:: Work required ::
Arrange the records from the line containing "table_header 2e trimestre" up to and including the line containing "table_header 2e mois [453, 645, 787, 685]" as a Markdown table with the columns Row and Line, numbering each line in Row, placing the line itself in Line, and leaving out any blank lines.
==== Records for this task ====
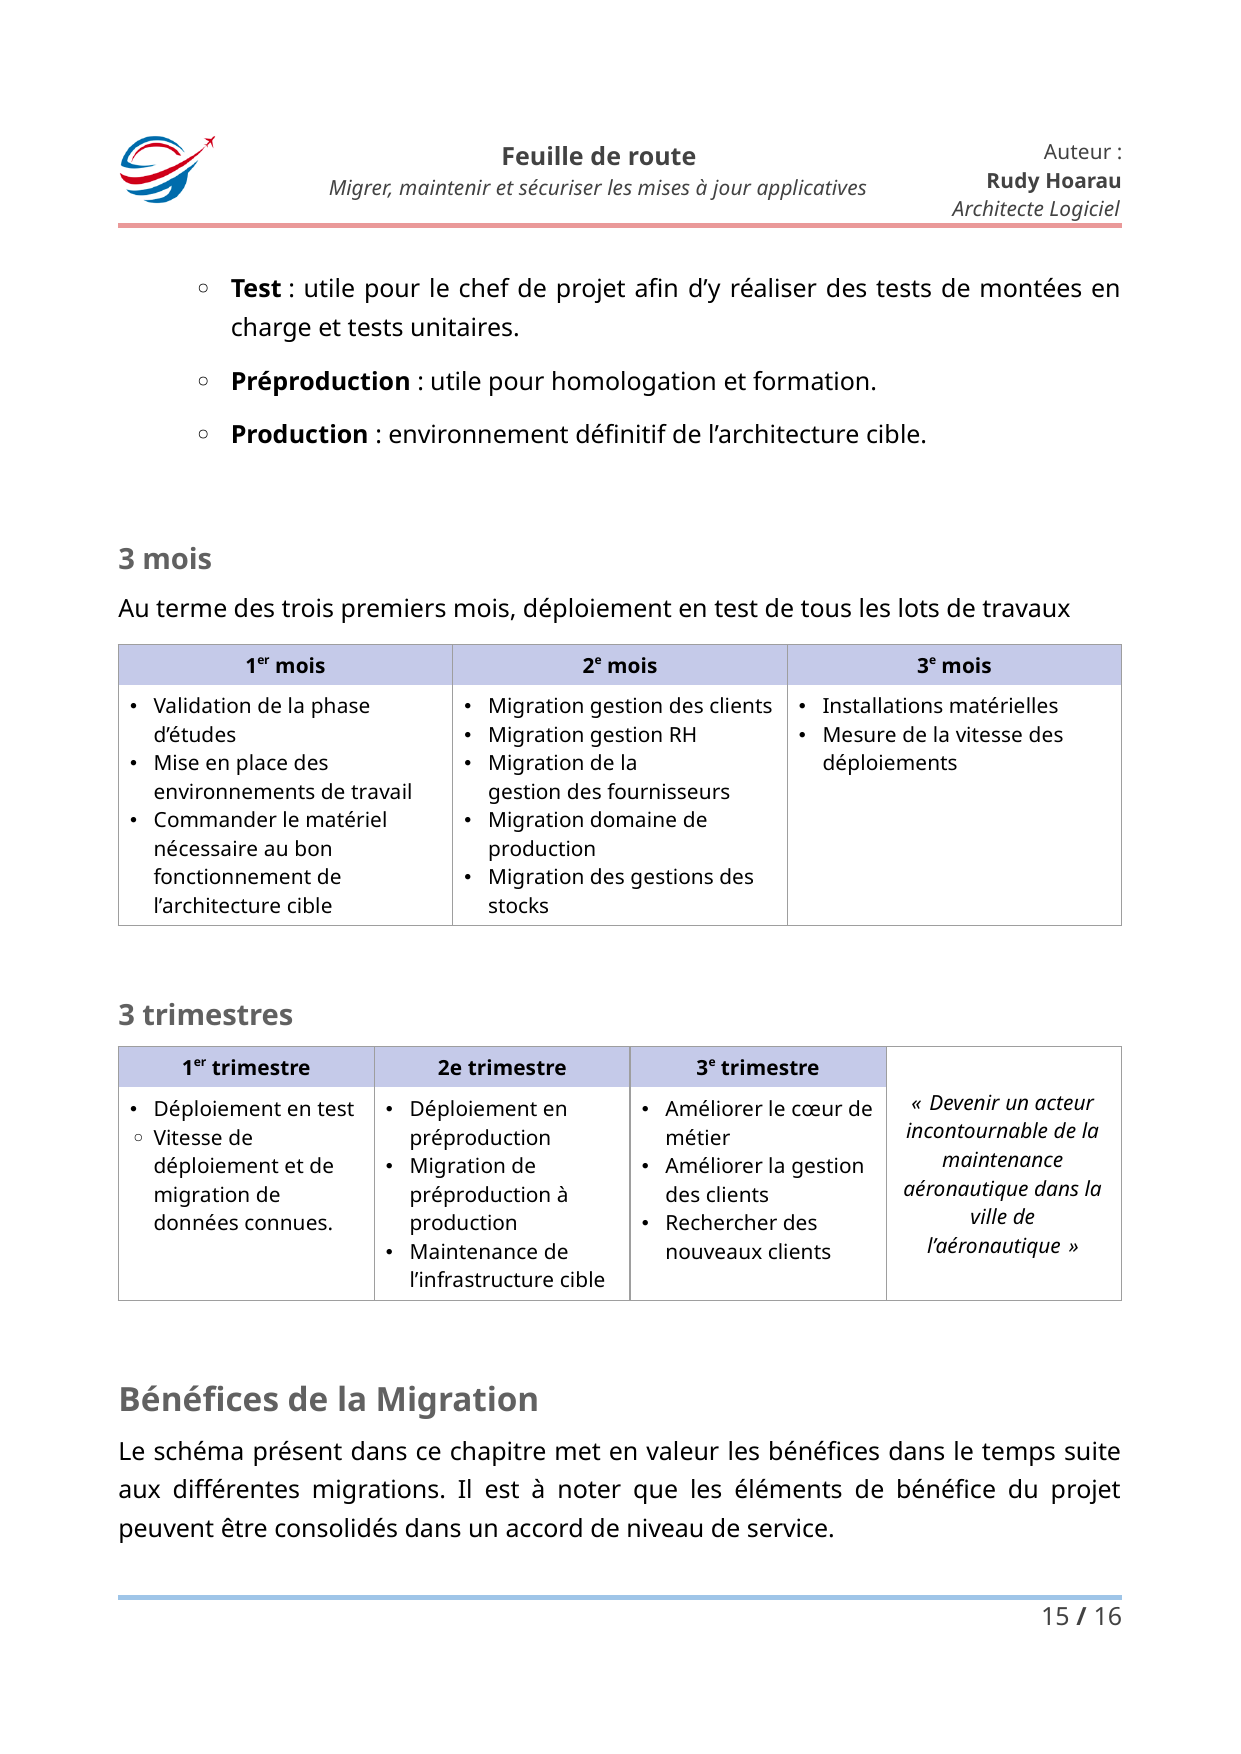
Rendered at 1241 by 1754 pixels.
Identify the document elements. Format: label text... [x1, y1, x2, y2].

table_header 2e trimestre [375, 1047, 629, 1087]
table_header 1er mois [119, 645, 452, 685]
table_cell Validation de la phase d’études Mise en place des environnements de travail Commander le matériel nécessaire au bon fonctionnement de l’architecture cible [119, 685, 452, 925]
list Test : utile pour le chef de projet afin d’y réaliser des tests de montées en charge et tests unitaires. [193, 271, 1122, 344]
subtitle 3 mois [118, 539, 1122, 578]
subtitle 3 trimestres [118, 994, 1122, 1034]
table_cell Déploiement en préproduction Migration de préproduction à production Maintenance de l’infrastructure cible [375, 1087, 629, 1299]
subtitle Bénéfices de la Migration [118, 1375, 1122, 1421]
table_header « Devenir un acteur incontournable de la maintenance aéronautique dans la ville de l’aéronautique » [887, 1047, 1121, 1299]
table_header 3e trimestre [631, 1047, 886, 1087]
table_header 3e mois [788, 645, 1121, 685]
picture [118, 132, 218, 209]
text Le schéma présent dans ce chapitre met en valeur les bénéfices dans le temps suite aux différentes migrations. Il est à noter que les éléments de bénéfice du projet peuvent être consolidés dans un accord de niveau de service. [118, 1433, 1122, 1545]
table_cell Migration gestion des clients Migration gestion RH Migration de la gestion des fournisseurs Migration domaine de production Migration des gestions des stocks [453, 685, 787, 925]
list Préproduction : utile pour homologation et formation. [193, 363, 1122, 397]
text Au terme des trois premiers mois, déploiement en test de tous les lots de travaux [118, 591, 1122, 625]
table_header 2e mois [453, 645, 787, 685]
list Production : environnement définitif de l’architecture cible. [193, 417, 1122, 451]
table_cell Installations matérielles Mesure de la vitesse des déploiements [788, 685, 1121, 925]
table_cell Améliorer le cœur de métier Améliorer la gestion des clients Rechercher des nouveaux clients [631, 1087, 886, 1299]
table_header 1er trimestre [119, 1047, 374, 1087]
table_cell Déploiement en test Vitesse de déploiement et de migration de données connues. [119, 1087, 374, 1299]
====
:: Finished exercise ::
| Row | Line |
|---|---|
| 1 | table_header 2e trimestre [375, 1047, 629, 1087] |
| 2 | table_header 1er mois [119, 645, 452, 685] |
| 3 | table_cell Validation de la phase d’études Mise en place des environnements de travail Commander le matériel nécessaire au bon fonctionnement de l’architecture cible [119, 685, 452, 925] |
| 4 | list Test : utile pour le chef de projet afin d’y réaliser des tests de montées en charge et tests unitaires. [193, 271, 1122, 344] |
| 5 | subtitle 3 mois [118, 539, 1122, 578] |
| 6 | subtitle 3 trimestres [118, 994, 1122, 1034] |
| 7 | table_cell Déploiement en préproduction Migration de préproduction à production Maintenance de l’infrastructure cible [375, 1087, 629, 1299] |
| 8 | subtitle Bénéfices de la Migration [118, 1375, 1122, 1421] |
| 9 | table_header « Devenir un acteur incontournable de la maintenance aéronautique dans la ville de l’aéronautique » [887, 1047, 1121, 1299] |
| 10 | table_header 3e trimestre [631, 1047, 886, 1087] |
| 11 | table_header 3e mois [788, 645, 1121, 685] |
| 12 | picture [118, 132, 218, 209] |
| 13 | text Le schéma présent dans ce chapitre met en valeur les bénéfices dans le temps suite aux différentes migrations. Il est à noter que les éléments de bénéfice du projet peuvent être consolidés dans un accord de niveau de service. [118, 1433, 1122, 1545] |
| 14 | table_cell Migration gestion des clients Migration gestion RH Migration de la gestion des fournisseurs Migration domaine de production Migration des gestions des stocks [453, 685, 787, 925] |
| 15 | list Préproduction : utile pour homologation et formation. [193, 363, 1122, 397] |
| 16 | text Au terme des trois premiers mois, déploiement en test de tous les lots de travaux [118, 591, 1122, 625] |
| 17 | table_header 2e mois [453, 645, 787, 685] |